2021 Off Season Thread

Trade candidates before/during Training Camp:

Lucas Patrick or Billy Turner
Dean Lowry
Jace Sternberger
Chandon Sullivan

I have no evidence that says this will happen.
Just reading some tea leaves.
There is no way they are trading Turner. There is little to no chance Bak is ready to start the season.
 
GB does not have much history in trading or picking up guys at end of camp. What you see is what oyu will get on the roster.
 
They have little to no value on the open market. Maybe a conditional pick. Turner might but that’s even debatable.
Do agree on the guys on this list no team would trade for any of them due to production vs what they make. Turner is valuable to us because of Bak out and Lowry redid his contract so GB is keeping him for 2021. The rest of the guys are backup guys you can find anywhere and no team would want them.
 

The next undrafted star in Green Bay? It could be RB Patrick Taylor...​


There was physical pain. A lot of pain. But anything he felt in his foot paled in comparison to a totally different feeling: Irrelevance.

Patrick Taylor was a force at Memphis.

- REQUEST A
In the records, take everything from the line containing "practicar deportes de invierno en" down to the line containing "árboles cubiertos de" and reproduce it with "Japón" swapped for "Corea", leaving everything else unchanged.

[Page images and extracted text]
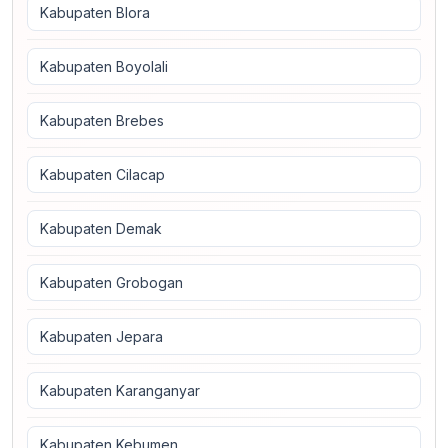
Kabupaten Blora
Kabupaten Boyolali
Kabupaten Brebes
Kabupaten Cilacap
Kabupaten Demak
Kabupaten Grobogan
Kabupaten Jepara
Kabupaten Karanganyar
Kabupaten Kebumen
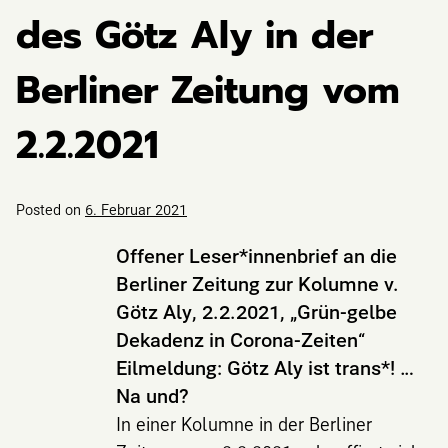
des Götz Aly in der
Berliner Zeitung vom
2.2.2021
Posted on
6. Februar 2021
Offener Leser*innenbrief an die
Berliner Zeitung zur
Kolumne v.
Götz Aly, 2.2.2021, „Grün-gelbe
Dekadenz in Corona-Zeiten“
Eilmeldung: Götz Aly ist trans*! …
Na und?
In einer Kolumne in der Berliner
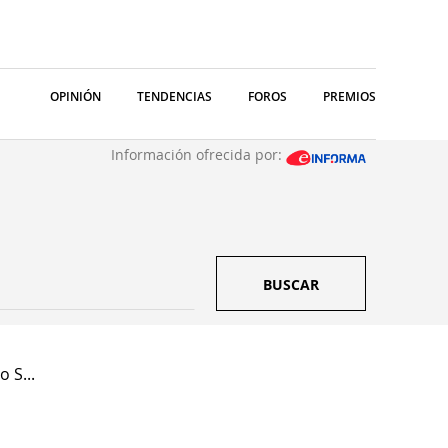
OPINIÓN
TENDENCIAS
FOROS
PREMIOS
Información ofrecida por:
BUSCAR
 S...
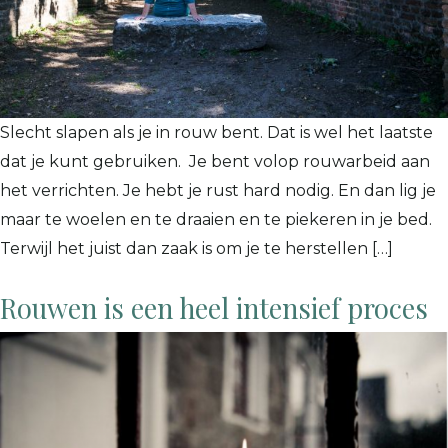
Slecht slapen als je in rouw bent. Dat is wel het laatste
dat je kunt gebruiken. Je bent volop rouwarbeid aan
het verrichten. Je hebt je rust hard nodig. En dan lig je
maar te woelen en te draaien en te piekeren in je bed.
Terwijl het juist dan zaak is om je te herstellen […]
Rouwen is een heel intensief proces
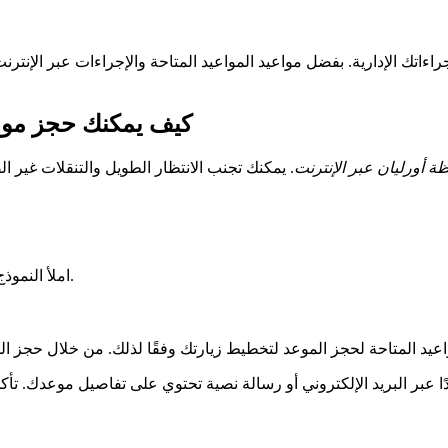
اتك الإدارية. بفضل مواعيد المواعيد المتاحة والإجراءات عبر الإنتر
كيف يمكنك حجز موعد
 أورليان عبر الإنترنت
املأ النموذج بالمعلومات المطلوبة، مثل اسمك ورقم هاتفك وسبب موعدك.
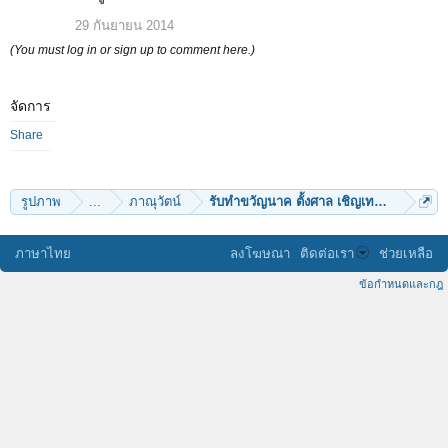
29 กันยายน 2014
(You must log in or sign up to comment here.)
จัดการ
Share
รูปภาพ
...
ภาณุวัตน์
รับทำขวัญนาค ตั้งศาล เชิญเทพ บวงสรวงต่
ภาษาไทย
ลงโฆษณา
ติดต่อเรา
ช่วยเหลือ
ข้อกำหนดและกฎ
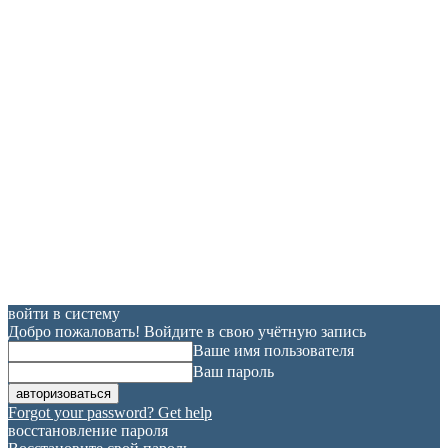
войти в систему
Добро пожаловать! Войдите в свою учётную запись
Ваше имя пользователя
Ваш пароль
Forgot your password? Get help
восстановление пароля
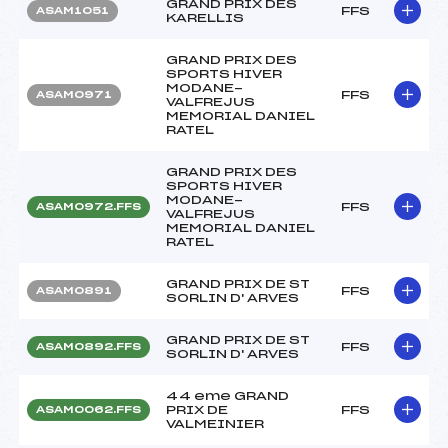
GRAND PRIX DES
FFS
ASAM1051
KARELLIS
GRAND PRIX DES
SPORTS HIVER
MODANE-
FFS
ASAM0971
VALFREJUS
MEMORIAL DANIEL
RATEL
GRAND PRIX DES
SPORTS HIVER
MODANE-
FFS
ASAM0972.FFS
VALFREJUS
MEMORIAL DANIEL
RATEL
GRAND PRIX DE ST
FFS
ASAM0891
SORLIN D' ARVES
GRAND PRIX DE ST
FFS
ASAM0892.FFS
SORLIN D' ARVES
44 eme GRAND
PRIX DE
FFS
ASAM0062.FFS
VALMEINIER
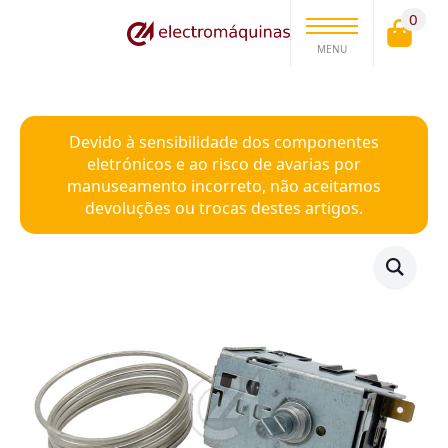
0
MENU
Devido à sensibilidade dos componentes
eletrónicos e ao risco de avarias por
manuseamento incorreto, não aceitamos
devoluções ou trocas destes artigos.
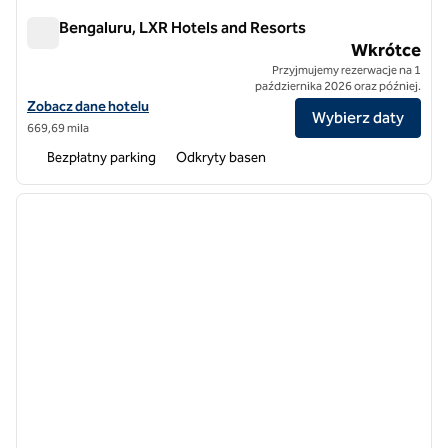
Den Bengaluru, LXR Hotels and Resorts
Den Bengaluru, LXR Hotels and Resorts
Wkrótce
Przyjmujemy rezerwacje na 1
października 2026 oraz później.
Zobacz szczegóły hotelu The Den Bengaluru, LXR Hotels and Resort
Zobacz dane hotelu
Wybierz daty
669,69 mila
Bezpłatny parking
Odkryty basen
1
/
12
poprzedni obraz
następ
1 z 12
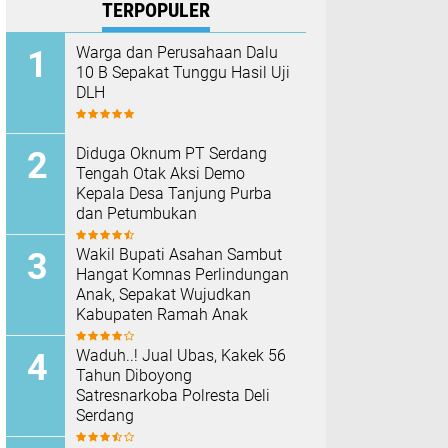
TERPOPULER
Warga dan Perusahaan Dalu
10 B Sepakat Tunggu Hasil Uji
DLH
Diduga Oknum PT Serdang
Tengah Otak Aksi Demo
Kepala Desa Tanjung Purba
dan Petumbukan
Wakil Bupati Asahan Sambut
Hangat Komnas Perlindungan
Anak, Sepakat Wujudkan
Kabupaten Ramah Anak
Waduh..! Jual Ubas, Kakek 56
Tahun Diboyong
Satresnarkoba Polresta Deli
Serdang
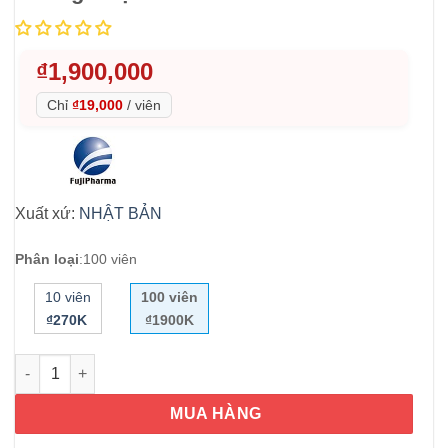
₫
1,900,000
Chỉ
₫19,000
/
viên
Xuất xứ:
NHẬT BẢN
Phân loại
:
100 viên
10 viên
100 viên
₫270K
₫1900K
Viên đặt diệt nấm vùng kín Elcido 100mg Nhật Bản 100 viên số
MUA HÀNG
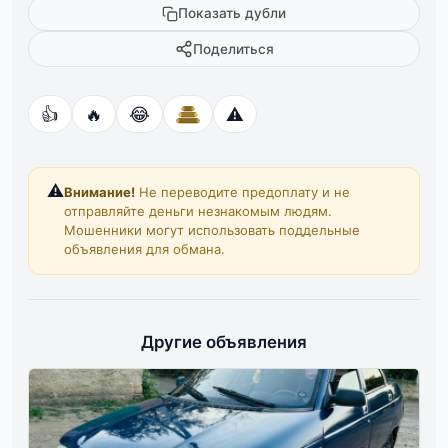
Показать дубли
Поделиться
👍
🔥
😂
⚠️
⚠️
Внимание!
Не переводите предоплату и не
отправляйте деньги незнакомым людям.
Мошенники могут использовать поддельные
объявления для обмана.
Другие объявления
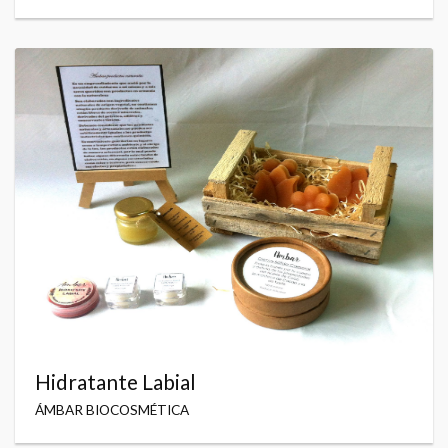
Hidratante Labial
ÁMBAR BIOCOSMÉTICA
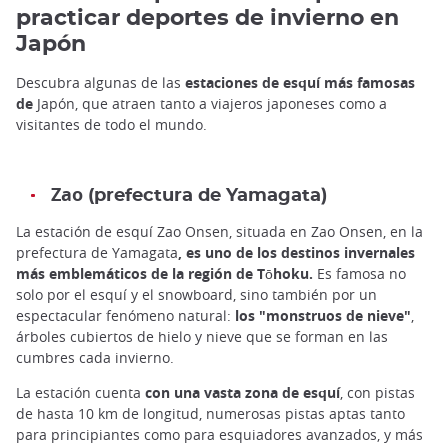
practicar deportes de invierno en
Japón
Descubra algunas de las
estaciones de esquí más famosas
de
Japón, que atraen tanto a viajeros japoneses como a
visitantes de todo el mundo.
Zao
(prefectura de Yamagata)
La estación de esquí Zao Onsen, situada en Zao Onsen, en la
prefectura de Yamagata
, es uno de los destinos invernales
más emblemáticos de la región de Tōhoku.
Es famosa no
solo por el esquí y el snowboard, sino también por un
espectacular fenómeno natural:
los "monstruos de nieve"
,
árboles cubiertos de hielo y nieve que se forman en las
cumbres cada invierno.
La estación cuenta
con una vasta zona de esquí
, con pistas
de hasta 10 km de longitud, numerosas pistas aptas tanto
para principiantes como para esquiadores avanzados, y más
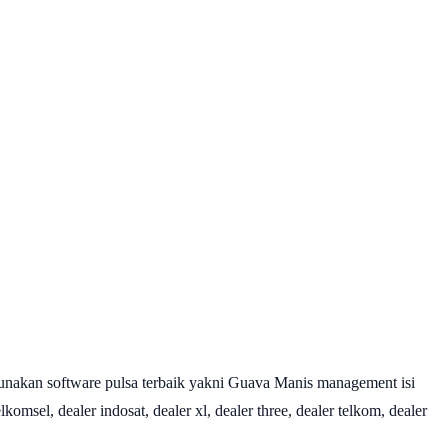
nakan software pulsa terbaik yakni Guava Manis management isi
omsel, dealer indosat, dealer xl, dealer three, dealer telkom, dealer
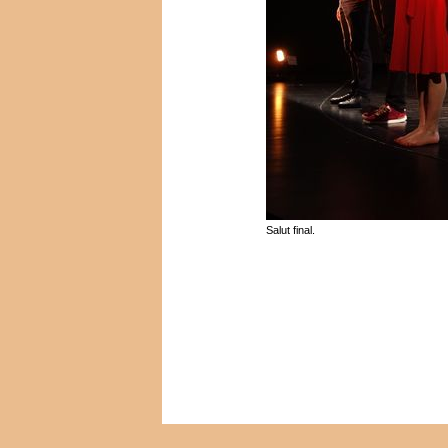
Salut final.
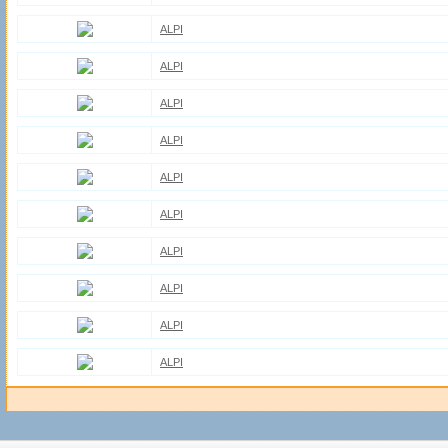
ALPI
ALPI
ALPI
ALPI
ALPI
ALPI
ALPI
ALPI
ALPI
ALPI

- REQUEST B
Summarize the off-season thread in three sentences.

- YOUR SOLUTION A
practicar deportes de invierno en
Corea
Descubra algunas de las
estaciones de esquí más famosas
de
Corea, que atraen tanto a viajeros japoneses como a
visitantes de todo el mundo.
Zao
(prefectura de Yamagata)
La estación de esquí Zao Onsen, situada en Zao Onsen, en la
prefectura de Yamagata
, es uno de los destinos invernales
más emblemáticos de la región de Tōhoku.
Es famosa no
solo por el esquí y el snowboard, sino también por un
espectacular fenómeno natural:
los "monstruos de nieve"
,
árboles cubiertos de hielo y nieve que se forman en las

- YOUR SOLUTION B
The thread lists Lucas Patrick or Billy Turner, Dean Lowry, Jace Sternberger, and Chandon Sullivan as possible trade candidates before or during training camp, though the original poster admits to having no evidence. Replies argue that Turner will not be traded because Bak is unlikely to be ready to start the season, that Green Bay has little history of trading or adding players at the end of camp, and that the listed players have little to no value on the open market. The thread also presents running back Patrick Taylor, who was a force at Memphis, as a possible next undrafted star in Green Bay.